PITTSBURGH – At 9 a.m. Sept. 11, Dargate commenced its planned bimonthly six-day auction.
At 9:15 a.m. the sale was interrupted by the horrible news of the attack on the World Trade Center.
Telephones were immediately made available to those present, but the auction then resumed, with the first day completed by 1 p.m.
Larry and Carol Farley, majority owners of Dargate, made the decision to continue through the six-day auction despite the tragedy. They said the President and the Secretary of State had requested that the United States people carry on.
“As we have seen,” Farley said, “cancellation of business negatively affects the economy, only making a bad situation worse. Our thanks to all our consignors and buyers for their confidence and participation.
“Our thoughts and prayers are with the victims and their families.”

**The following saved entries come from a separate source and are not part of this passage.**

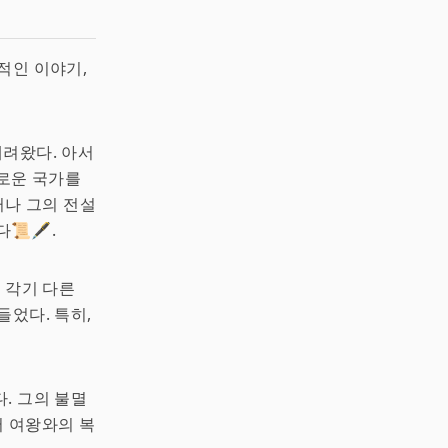
적인 이야기,
내려왔다. 아서
화로운 국가를
러나 그의 전설
🖋️.
 각기 다른
들었다. 특히,
. 그의 불멸
어 여왕와의 복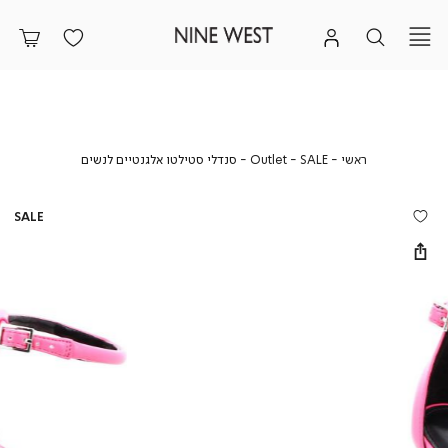
ראשי
SALE
Outlet
סנדלי
ראשי
SALE
Outlet
סנדלי סטילטו אלגנטיים לנשים
סטילטו
אלגנטיים
לנשים
SALE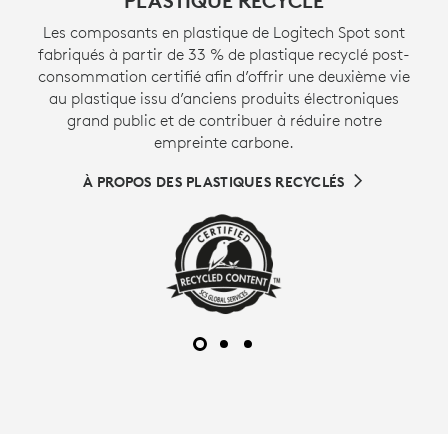
PLASTIQUE RECYCLÉ
Les composants en plastique de Logitech Spot sont
fabriqués à partir de 33 % de plastique recyclé post-
consommation certifié afin d’offrir une deuxième vie
au plastique issu d’anciens produits électroniques
grand public et de contribuer à réduire notre
empreinte carbone.
À PROPOS DES PLASTIQUES RECYCLÉS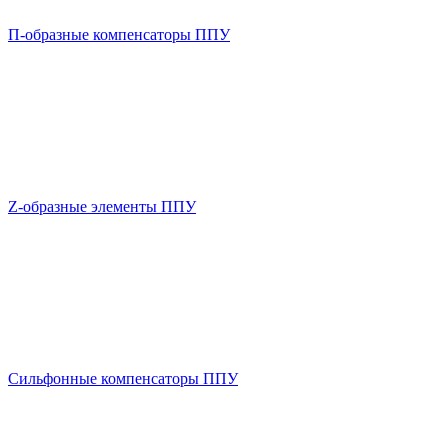
П-образные компенсаторы ППУ
Z-образные элементы ППУ
Сильфонные компенсаторы ППУ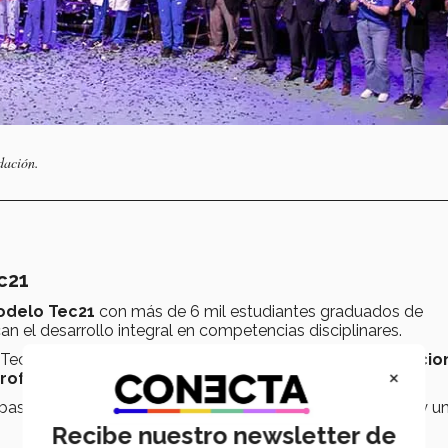
dación.
c21
odelo Tec21
con más de 6 mil estudiantes graduados de
can el desarrollo integral en competencias disciplinares.
 Tec distribuidos en concentraciones,
programa internacion
×
profesionales empresariales e investigación
.
basado en retos, con flexibilidad, profesores inspiradores y u
Recibe nuestro newsletter de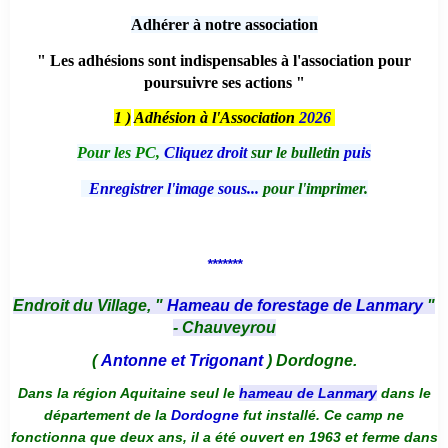
Adhérer à notre association
" Les adhésions sont indispensables à l'association pour
poursuivre ses actions "
1 )
Adhésion à l'Association
2026
Pour les PC,
Cliquez droit
sur le bulletin
puis
Enregistrer l'image sous...
pour l'imprimer.
*******
Endroit du Village, "
Hameau de forestage de Lanmary
"
- Chauveyrou
(
Antonne et Trigonant
) Dordogne.
Dans la région Aquitaine seul le
hameau de Lanmary
dans le
département de la
Dordogne
fut installé. Ce camp ne
fonctionna que deux ans, il a été ouvert en 1963 et ferme dans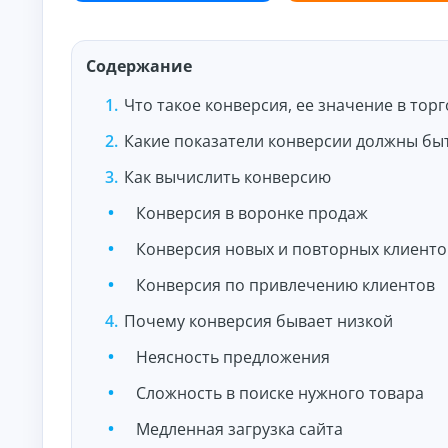
и
По
лу
че
Содержание
ни
К
е
на
р
Что такое конверсия, ее значение в тор
ли
е
чн
Какие показатели конверсии должны бы
д
ы
и
м
Как вычислить конверсию
т
и:
ы
су
Конверсия в воронке продаж
м
о
м
н
ы,
Конверсия новых и повторных клиенто
л
ст
а
ав
Конверсия по привлечению клиентов
й
ка
и
н
Почему конверсия бывает низкой
ср
н
ок.
а
Неясность предложения
к
а
Сложность в поиске нужного товара
р
т
Медленная загрузка сайта
у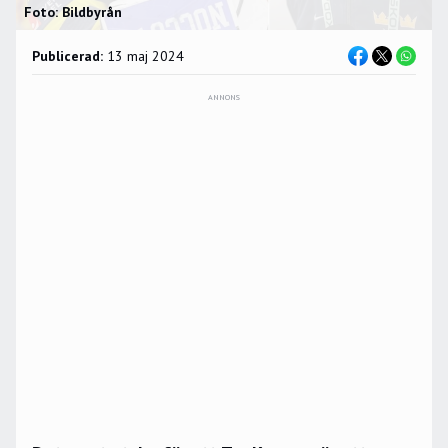
Foto: Bildbyrån
Publicerad:
13 maj 2024
ANNONS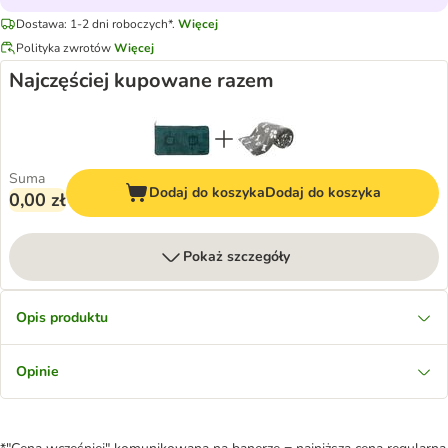
Dostawa: 1-2 dni roboczych*.
Więcej
Polityka zwrotów
Więcej
Najczęściej kupowane razem
Suma
Dodaj do koszyka
Dodaj do koszyka
0,00 zł
Pokaż szczegóły
Opis produktu
Opinie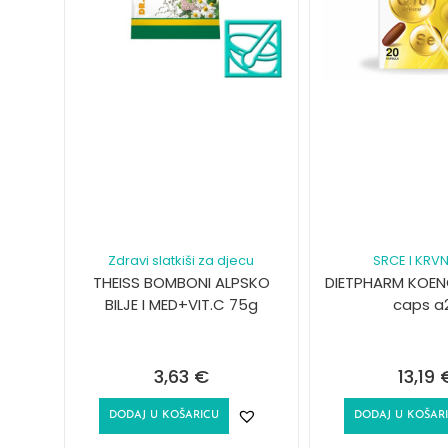
Zdravi slatkiši za djecu
SRCE I KRVN
THEISS BOMBONI ALPSKO
DIETPHARM KOENC
BILJE I MED+VIT.C 75g
caps a
3,63
€
13,19
DODAJ U KOŠARICU
DODAJ U KOŠAR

Gallery & eBay. Consignments of 2,600 lots by 165 sellers were presented over six days to 812 registered gallery bidders and to more than 2,700 registrations on Icollector/eBay Live Auctions.
The first three days items were offered to gallery bidders only. The 1,426 lots presented during the last three days were offered simultaneously to gallery bidders and bidders participating through Live Auctions.
Internet sales went to 212 eBay buyers, who purchased 37 percent of the lots. That was 23 percent of the total sales on those three days.
Art sale. Highlights from the sale included a framed Highland Sheep scene painting by British artist William Watson, which brought $14,100 against a presale low estimate of $9,000. It was purchased by a telephone bidder from Ohio.
Also bringing $14,100 was a tavern scene by Hungarian artist Herman Armin Kern, sold to a Pittsburgh collector who outbid an art dealer from Germany on the telephone.
Five Louise Nevelson paintings brought a total of $13,000, with New York buyers snapping up three works, while a California buyer and a Maryland buyer purchased one each.
A Los Angeles bidder on Icollector/eBay won out at $6,500 over a Chicago Internet bidder on Pablo Picasso’s “Le Repos du Sculpteur II” from the Vollard Suite,1933.”
Furniture. In the furniture sale, a Limbert oak dining table was the high seller, bringing $7,000. Also sold were 10 Stickley oak ladderback side chairs bought by a Pittsburgh retail buyer for $2,900; a pair of Barcelona chairs and ottoman sold to another Pittsburgh retail buyer for $5,000; and an American Federal-Empire sideboard, sold to an Icollector/eBay bidder from Pennsylvania who outbid a Pittsburgh dealer at $3,200.
A restored Aaron Willard American tall case clock was a surprise, selling for $11,000 to a local antiques dealer who battled two out-of-town dealers. Because of its restored condition it had a presale low estimate of $5,900.
Another American tall case clock by William Durfee sold by telephone for $7,000.
Two carpets from the Shields property lead the rug sales, with an 11 by 17-foot antique Kurd Bidjar bringing $10,600, and a 4 by 16-food antique Turkish Yuruk $5,300
High jewelry. The high jewelry lot was a 14k gold and diamond bracelet with 11 carats of diamonds that sold for $4,700 to a Pittsburgh retail buyer.
A seven-lot collection of Civil War paper records of the 6th West Virginia Volunteers brought $3,600. A collection of mostly 19th century American books from the Shields property comprised 87 lots sold for a total of $13,100.
A disappointment was the sale of a one-owner collection of authenticated Costa Rican pre-Columbian artifacts, with only 22 lots of 46 that were put up for sale actually selling. They brought $4,750.
A Tiffany lamp with a #550 base and a Moorish turtleback shade sold to a local collector for $12,300. It was estimated at $17,600, but had lost some of the original patina on the base. A Louis Vuitton steamer trunk went for $2,000 to an Arizona bidder.
Delivery problem. And in one of the most interesting sales, an Icollector/eBay bidder from Massachusetts bought a full-size 19th century Prairie Wagon for $1,300.
“I expect he is going to need horses, driver, and trail boss to make the delivery from Pittsburgh,” Farley said.